Saved entries:
┏━━

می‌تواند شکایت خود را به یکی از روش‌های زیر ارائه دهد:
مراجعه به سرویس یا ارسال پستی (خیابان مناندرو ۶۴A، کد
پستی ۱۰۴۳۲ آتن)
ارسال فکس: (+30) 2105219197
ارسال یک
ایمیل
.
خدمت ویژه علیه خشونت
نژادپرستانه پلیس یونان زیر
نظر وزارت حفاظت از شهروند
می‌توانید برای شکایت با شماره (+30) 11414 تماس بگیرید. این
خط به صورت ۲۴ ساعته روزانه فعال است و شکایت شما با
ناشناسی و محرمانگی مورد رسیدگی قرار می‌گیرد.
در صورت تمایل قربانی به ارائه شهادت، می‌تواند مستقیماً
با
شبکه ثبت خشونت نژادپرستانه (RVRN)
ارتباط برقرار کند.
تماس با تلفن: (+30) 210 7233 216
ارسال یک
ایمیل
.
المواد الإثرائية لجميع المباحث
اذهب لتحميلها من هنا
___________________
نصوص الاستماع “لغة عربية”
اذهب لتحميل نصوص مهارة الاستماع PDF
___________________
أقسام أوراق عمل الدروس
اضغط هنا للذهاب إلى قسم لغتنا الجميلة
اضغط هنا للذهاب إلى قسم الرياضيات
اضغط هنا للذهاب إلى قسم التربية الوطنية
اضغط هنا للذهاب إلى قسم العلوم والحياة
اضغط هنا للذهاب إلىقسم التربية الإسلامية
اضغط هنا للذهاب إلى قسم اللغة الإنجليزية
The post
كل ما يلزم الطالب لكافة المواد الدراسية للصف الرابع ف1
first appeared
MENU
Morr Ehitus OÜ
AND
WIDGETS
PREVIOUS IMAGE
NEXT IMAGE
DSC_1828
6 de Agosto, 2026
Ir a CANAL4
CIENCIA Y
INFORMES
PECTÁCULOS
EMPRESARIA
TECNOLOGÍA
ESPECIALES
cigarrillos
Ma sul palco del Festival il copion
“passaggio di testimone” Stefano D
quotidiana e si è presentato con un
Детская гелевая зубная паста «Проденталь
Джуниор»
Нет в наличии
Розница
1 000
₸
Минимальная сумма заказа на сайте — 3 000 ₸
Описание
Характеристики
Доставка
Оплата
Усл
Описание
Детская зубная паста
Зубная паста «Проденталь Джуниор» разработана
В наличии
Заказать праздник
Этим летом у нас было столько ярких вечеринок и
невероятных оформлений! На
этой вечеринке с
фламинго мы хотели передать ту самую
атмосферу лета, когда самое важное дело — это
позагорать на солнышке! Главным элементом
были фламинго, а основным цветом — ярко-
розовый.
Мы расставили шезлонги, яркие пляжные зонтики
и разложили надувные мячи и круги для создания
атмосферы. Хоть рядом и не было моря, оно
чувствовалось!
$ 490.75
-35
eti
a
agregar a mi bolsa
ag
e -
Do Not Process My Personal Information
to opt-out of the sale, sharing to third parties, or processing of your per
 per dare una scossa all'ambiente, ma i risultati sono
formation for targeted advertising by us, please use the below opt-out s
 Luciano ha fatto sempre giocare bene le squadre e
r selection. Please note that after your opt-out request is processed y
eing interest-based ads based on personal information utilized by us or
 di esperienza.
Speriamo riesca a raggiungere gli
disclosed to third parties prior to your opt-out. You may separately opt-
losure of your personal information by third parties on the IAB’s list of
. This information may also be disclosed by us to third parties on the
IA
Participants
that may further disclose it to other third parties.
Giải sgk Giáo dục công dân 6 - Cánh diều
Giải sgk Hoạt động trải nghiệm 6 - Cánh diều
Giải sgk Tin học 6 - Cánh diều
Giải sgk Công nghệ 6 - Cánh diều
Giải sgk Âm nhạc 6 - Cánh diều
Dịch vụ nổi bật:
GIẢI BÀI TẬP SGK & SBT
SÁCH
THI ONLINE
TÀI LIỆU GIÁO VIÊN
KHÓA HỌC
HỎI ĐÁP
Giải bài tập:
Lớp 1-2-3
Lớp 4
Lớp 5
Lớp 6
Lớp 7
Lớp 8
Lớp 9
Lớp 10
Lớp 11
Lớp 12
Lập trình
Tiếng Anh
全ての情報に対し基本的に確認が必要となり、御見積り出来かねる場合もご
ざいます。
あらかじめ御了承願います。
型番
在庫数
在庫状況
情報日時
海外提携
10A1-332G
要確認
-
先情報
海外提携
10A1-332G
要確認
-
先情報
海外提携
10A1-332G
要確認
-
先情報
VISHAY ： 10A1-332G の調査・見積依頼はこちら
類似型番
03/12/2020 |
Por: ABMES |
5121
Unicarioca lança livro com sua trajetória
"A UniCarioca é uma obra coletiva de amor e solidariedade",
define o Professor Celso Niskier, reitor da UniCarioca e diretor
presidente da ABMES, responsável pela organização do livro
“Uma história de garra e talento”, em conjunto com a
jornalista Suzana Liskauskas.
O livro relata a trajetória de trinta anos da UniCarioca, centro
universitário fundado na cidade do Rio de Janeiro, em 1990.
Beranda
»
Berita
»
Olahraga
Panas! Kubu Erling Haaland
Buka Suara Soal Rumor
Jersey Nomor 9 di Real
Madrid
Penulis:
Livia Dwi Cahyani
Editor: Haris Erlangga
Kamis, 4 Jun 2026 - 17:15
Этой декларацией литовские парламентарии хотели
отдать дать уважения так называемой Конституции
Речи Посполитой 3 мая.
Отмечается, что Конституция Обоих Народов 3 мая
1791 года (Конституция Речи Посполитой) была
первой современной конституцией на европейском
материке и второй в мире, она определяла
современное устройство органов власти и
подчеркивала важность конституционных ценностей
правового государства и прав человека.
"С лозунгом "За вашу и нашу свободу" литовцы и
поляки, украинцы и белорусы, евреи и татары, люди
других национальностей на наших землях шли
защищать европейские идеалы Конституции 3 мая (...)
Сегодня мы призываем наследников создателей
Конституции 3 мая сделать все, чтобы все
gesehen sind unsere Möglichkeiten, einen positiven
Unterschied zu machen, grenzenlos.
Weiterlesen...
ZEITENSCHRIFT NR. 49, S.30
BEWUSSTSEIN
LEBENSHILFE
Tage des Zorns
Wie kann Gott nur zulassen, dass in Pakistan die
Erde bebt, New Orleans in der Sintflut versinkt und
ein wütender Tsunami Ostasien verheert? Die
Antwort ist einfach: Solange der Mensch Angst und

┗━━

TASK REQUIREMENTS:
Write out all of the records above exactly as they appear.

RESULT OF THIS EXERCISE:
می‌تواند شکایت خود را به یکی از روش‌های زیر ارائه دهد:
مراجعه به سرویس یا ارسال پستی (خیابان مناندرو ۶۴A، کد
پستی ۱۰۴۳۲ آتن)
ارسال فکس: (+30) 2105219197
ارسال یک
ایمیل
.
خدمت ویژه علیه خشونت
نژادپرستانه پلیس یونان زیر
نظر وزارت حفاظت از شهروند
می‌توانید برای شکایت با شماره (+30) 11414 تماس بگیرید. این
خط به صورت ۲۴ ساعته روزانه فعال است و شکایت شما با
ناشناسی و محرمانگی مورد رسیدگی قرار می‌گیرد.
در صورت تمایل قربانی به ارائه شهادت، می‌تواند مستقیماً
با
شبکه ثبت خشونت نژادپرستانه (RVRN)
ارتباط برقرار کند.
تماس با تلفن: (+30) 210 7233 216
ارسال یک
ایمیل
.
المواد الإثرائية لجميع المباحث
اذهب لتحميلها من هنا
___________________
نصوص الاستماع “لغة عربية”
اذهب لتحميل نصوص مهارة الاستماع PDF
___________________
أقسام أوراق عمل الدروس
اضغط هنا للذهاب إلى قسم لغتنا الجميلة
اضغط هنا للذهاب إلى قسم الرياضيات
اضغط هنا للذهاب إلى قسم التربية الوطنية
اضغط هنا للذهاب إلى قسم العلوم والحياة
اضغط هنا للذهاب إلىقسم التربية الإسلامية
اضغط هنا للذهاب إلى قسم اللغة الإنجليزية
The post
كل ما يلزم الطالب لكافة المواد الدراسية للصف الرابع ف1
first appeared
MENU
Morr Ehitus OÜ
AND
WIDGETS
PREVIOUS IMAGE
NEXT IMAGE
DSC_1828
6 de Agosto, 2026
Ir a CANAL4
CIENCIA Y
INFORMES
PECTÁCULOS
EMPRESARIA
TECNOLOGÍA
ESPECIALES
cigarrillos
Ma sul palco del Festival il copion
“passaggio di testimone” Stefano D
quotidiana e si è presentato con un
Детская гелевая зубная паста «Проденталь
Джуниор»
Нет в наличии
Розница
1 000
₸
Минимальная сумма заказа на сайте — 3 000 ₸
Описание
Характеристики
Доставка
Оплата
Усл
Описание
Детская зубная паста
Зубная паста «Проденталь Джуниор» разработана
В наличии
Заказать праздник
Этим летом у нас было столько ярких вечеринок и
невероятных оформлений! На
этой вечеринке с
фламинго мы хотели передать ту самую
атмосферу лета, когда самое важное дело — это
позагорать на солнышке! Главным элементом
были фламинго, а основным цветом — ярко-
розовый.
Мы расставили шезлонги, яркие пляжные зонтики
и разложили надувные мячи и круги для создания
атмосферы. Хоть рядом и не было моря, оно
чувствовалось!
$ 490.75
-35
eti
a
agregar a mi bolsa
ag
e -
Do Not Process My Personal Information
to opt-out of the sale, sharing to third parties, or processing of your per
 per dare una scossa all'ambiente, ma i risultati sono
formation for targeted advertising by us, please use the below opt-out s
 Luciano ha fatto sempre giocare bene le squadre e
r selection. Please note that after your opt-out request is processed y
eing interest-based ads based on personal information utilized by us or
 di esperienza.
Speriamo riesca a raggiungere gli
disclosed to third parties prior to your opt-out. You may separately opt-
losure of your personal information by third parties on the IAB’s list of
. This information may also be disclosed by us to third parties on the
IA
Participants
that may further disclose it to other third parties.
Giải sgk Giáo dục công dân 6 - Cánh diều
Giải sgk Hoạt động trải nghiệm 6 - Cánh diều
Giải sgk Tin học 6 - Cánh diều
Giải sgk Công nghệ 6 - Cánh diều
Giải sgk Âm nhạc 6 - Cánh diều
Dịch vụ nổi bật:
GIẢI BÀI TẬP SGK & SBT
SÁCH
THI ONLINE
TÀI LIỆU GIÁO VIÊN
KHÓA HỌC
HỎI ĐÁP
Giải bài tập:
Lớp 1-2-3
Lớp 4
Lớp 5
Lớp 6
Lớp 7
Lớp 8
Lớp 9
Lớp 10
Lớp 11
Lớp 12
Lập trình
Tiếng Anh
全ての情報に対し基本的に確認が必要となり、御見積り出来かねる場合もご
ざいます。
あらかじめ御了承願います。
型番
在庫数
在庫状況
情報日時
海外提携
10A1-332G
要確認
-
先情報
海外提携
10A1-332G
要確認
-
先情報
海外提携
10A1-332G
要確認
-
先情報
VISHAY ： 10A1-332G の調査・見積依頼はこちら
類似型番
03/12/2020 |
Por: ABMES |
5121
Unicarioca lança livro com sua trajetória
"A UniCarioca é uma obra coletiva de amor e solidariedade",
define o Professor Celso Niskier, reitor da UniCarioca e diretor
presidente da ABMES, responsável pela organização do livro
“Uma história de garra e talento”, em conjunto com a
jornalista Suzana Liskauskas.
O livro relata a trajetória de trinta anos da UniCarioca, centro
universitário fundado na cidade do Rio de Janeiro, em 1990.
Beranda
»
Berita
»
Olahraga
Panas! Kubu Erling Haaland
Buka Suara Soal Rumor
Jersey Nomor 9 di Real
Madrid
Penulis:
Livia Dwi Cahyani
Editor: Haris Erlangga
Kamis, 4 Jun 2026 - 17:15
Этой декларацией литовские парламентарии хотели
отдать дать уважения так называемой Конституции
Речи Посполитой 3 мая.
Отмечается, что Конституция Обоих Народов 3 мая
1791 года (Конституция Речи Посполитой) была
первой современной конституцией на европейском
материке и второй в мире, она определяла
современное устройство органов власти и
подчеркивала важность конституционных ценностей
правового государства и прав человека.
"С лозунгом "За вашу и нашу свободу" литовцы и
поляки, украинцы и белорусы, евреи и татары, люди
других национальностей на наших землях шли
защищать европейские идеалы Конституции 3 мая (...)
Сегодня мы призываем наследников создателей
Конституции 3 мая сделать все, чтобы все
gesehen sind unsere Möglichkeiten, einen positiven
Unterschied zu machen, grenzenlos.
Weiterlesen...
ZEITENSCHRIFT NR. 49, S.30
BEWUSSTSEIN
LEBENSHILFE
Tage des Zorns
Wie kann Gott nur zulassen, dass in Pakistan die
Erde bebt, New Orleans in der Sintflut versinkt und
ein wütender Tsunami Ostasien verheert? Die
Antwort ist einfach: Solange der Mensch Angst und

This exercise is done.